RM-3-22 demonstrates potent anticancer activity through different mechanisms, including inhibition of the PI3K/Akt/mTOR pathway and activation of autophagy, apoptosis, and cell cycle arrest. Further, in vivo validation also supports that RM-3-22 represents a promising therapeutic candidate against lung cancer.
肺癌仍然是癌症相关死亡的主要原因,因此需要新的治疗策略。在本研究中,我们开发了RM-3-22,一种基于TAZQ的异羟肟酸衍生物,具有组蛋白脱乙酰酶(HDAC)抑制特性。我们以A549腺癌细胞作为主要模型,评估了其在非小细胞肺癌(NSCLC)中的抗癌活性。
在二维和三维细胞培养模型中评估RM-3-22的抗癌效率。通过MTT法分析细胞存活率。采用包括吖啶橙和DAPI在内的不同显微镜染色方法评估自噬、细胞核变化和细胞凋亡。使用流式细胞术评估细胞周期进程、线粒体膜电位和凋亡-坏死情况。通过免疫荧光(IF)、蛋白质印迹和逆转录-聚合酶链反应(RT-PCR)评估与RM-3-22诱导途径相关的蛋白质和基因表达。使用小干扰RNA(siRNA)介导的敲低进行功能基因分析。还进行了不同的计算机模拟研究,以检查RM-3-22诱导基因的临床相关性和表达模式。
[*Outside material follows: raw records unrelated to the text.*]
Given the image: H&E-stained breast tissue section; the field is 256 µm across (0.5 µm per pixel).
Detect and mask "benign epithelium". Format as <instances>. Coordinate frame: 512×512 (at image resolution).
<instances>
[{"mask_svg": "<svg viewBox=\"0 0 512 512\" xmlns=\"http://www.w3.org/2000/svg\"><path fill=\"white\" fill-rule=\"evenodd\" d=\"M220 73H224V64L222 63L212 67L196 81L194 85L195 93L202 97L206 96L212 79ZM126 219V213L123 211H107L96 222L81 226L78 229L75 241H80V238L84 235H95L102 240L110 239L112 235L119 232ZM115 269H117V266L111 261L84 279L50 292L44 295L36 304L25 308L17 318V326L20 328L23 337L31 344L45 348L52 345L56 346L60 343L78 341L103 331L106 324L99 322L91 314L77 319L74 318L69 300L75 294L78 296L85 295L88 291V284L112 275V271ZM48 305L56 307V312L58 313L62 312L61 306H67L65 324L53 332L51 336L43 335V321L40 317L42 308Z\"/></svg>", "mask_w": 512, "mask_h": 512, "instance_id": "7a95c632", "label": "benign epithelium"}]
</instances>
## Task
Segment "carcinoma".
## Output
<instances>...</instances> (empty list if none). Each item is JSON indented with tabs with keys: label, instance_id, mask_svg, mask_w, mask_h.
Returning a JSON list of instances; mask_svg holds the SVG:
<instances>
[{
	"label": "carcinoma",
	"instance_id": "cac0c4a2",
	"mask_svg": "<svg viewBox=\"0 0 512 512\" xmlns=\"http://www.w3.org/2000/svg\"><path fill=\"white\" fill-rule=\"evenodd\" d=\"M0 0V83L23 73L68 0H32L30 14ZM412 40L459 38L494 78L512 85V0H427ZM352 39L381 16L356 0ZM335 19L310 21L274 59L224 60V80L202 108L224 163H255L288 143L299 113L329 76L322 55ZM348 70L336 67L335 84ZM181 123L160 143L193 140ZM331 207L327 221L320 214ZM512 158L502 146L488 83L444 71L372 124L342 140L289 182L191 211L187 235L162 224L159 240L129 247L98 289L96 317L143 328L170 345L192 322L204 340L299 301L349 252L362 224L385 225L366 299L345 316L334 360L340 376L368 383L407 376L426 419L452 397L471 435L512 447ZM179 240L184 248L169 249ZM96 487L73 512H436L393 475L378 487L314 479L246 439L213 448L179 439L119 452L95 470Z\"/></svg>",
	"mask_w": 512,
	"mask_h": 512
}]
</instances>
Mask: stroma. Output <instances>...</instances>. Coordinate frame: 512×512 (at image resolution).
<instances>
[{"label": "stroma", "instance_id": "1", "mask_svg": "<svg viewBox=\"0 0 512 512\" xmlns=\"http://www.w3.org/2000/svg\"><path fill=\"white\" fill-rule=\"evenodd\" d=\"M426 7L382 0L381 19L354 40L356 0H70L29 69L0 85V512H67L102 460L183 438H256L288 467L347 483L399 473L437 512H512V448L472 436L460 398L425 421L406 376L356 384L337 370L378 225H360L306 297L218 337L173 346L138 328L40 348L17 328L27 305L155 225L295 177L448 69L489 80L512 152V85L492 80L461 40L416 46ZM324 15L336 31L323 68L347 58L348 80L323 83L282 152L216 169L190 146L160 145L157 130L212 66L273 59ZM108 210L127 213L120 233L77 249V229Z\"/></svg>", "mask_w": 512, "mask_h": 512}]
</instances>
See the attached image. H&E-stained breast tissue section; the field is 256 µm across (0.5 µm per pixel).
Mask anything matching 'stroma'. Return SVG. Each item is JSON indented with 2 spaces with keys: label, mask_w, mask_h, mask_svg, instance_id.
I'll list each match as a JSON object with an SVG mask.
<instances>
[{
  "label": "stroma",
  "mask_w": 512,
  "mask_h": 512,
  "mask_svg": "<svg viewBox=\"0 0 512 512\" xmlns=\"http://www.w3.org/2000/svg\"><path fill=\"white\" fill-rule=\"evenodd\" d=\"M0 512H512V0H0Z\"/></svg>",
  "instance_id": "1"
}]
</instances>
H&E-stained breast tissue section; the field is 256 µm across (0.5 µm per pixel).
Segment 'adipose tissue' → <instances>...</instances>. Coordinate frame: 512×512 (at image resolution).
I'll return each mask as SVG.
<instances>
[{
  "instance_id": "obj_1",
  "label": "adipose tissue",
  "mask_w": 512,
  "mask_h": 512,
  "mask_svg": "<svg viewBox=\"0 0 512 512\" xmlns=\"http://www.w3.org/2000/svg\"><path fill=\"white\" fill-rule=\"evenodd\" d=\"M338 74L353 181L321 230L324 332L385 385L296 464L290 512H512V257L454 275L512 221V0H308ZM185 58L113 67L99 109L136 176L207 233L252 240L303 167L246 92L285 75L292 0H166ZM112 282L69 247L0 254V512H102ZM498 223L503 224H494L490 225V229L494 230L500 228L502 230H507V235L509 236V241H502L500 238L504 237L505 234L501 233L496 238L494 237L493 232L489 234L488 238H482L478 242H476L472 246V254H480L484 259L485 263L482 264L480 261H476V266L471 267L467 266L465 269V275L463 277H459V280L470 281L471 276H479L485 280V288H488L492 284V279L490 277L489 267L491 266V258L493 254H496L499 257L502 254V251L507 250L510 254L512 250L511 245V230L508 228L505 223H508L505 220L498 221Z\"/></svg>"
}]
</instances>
此外,使用NOD/SCID异种移植模型评估该分子的体内效率。
RM-3-22在体外可能抑制A549细胞的活力并减小其肿瘤球大小。它通过下调PI3K/Akt/mTOR信号通路诱导自噬。此外,流式细胞术证实,由于RM-3-22的作用,凋亡细胞群体增加,线粒体膜电位降低。RM-3-22还促进G2/M期阻滞。信号级联反应证实自噬调节RM-3-22介导的细胞凋亡和细胞周期阻滞。此外,RM-3-22上调了肿瘤抑制因子FTH1,增强了其抗癌潜力。值得注意的是,RM-3-22对正常细胞的毒性较低,突出了其选择性。在体内,RM-3-22显著降低了异种移植小鼠模型中的肿瘤生长。
RM-3-22通过不同机制表现出强大的抗癌活性,包括抑制PI3K/Akt/mTOR途径以及激活自噬、细胞凋亡和细胞周期阻滞。此外,体内验证也支持RM-3-22是一种有前景的肺癌治疗候选药物。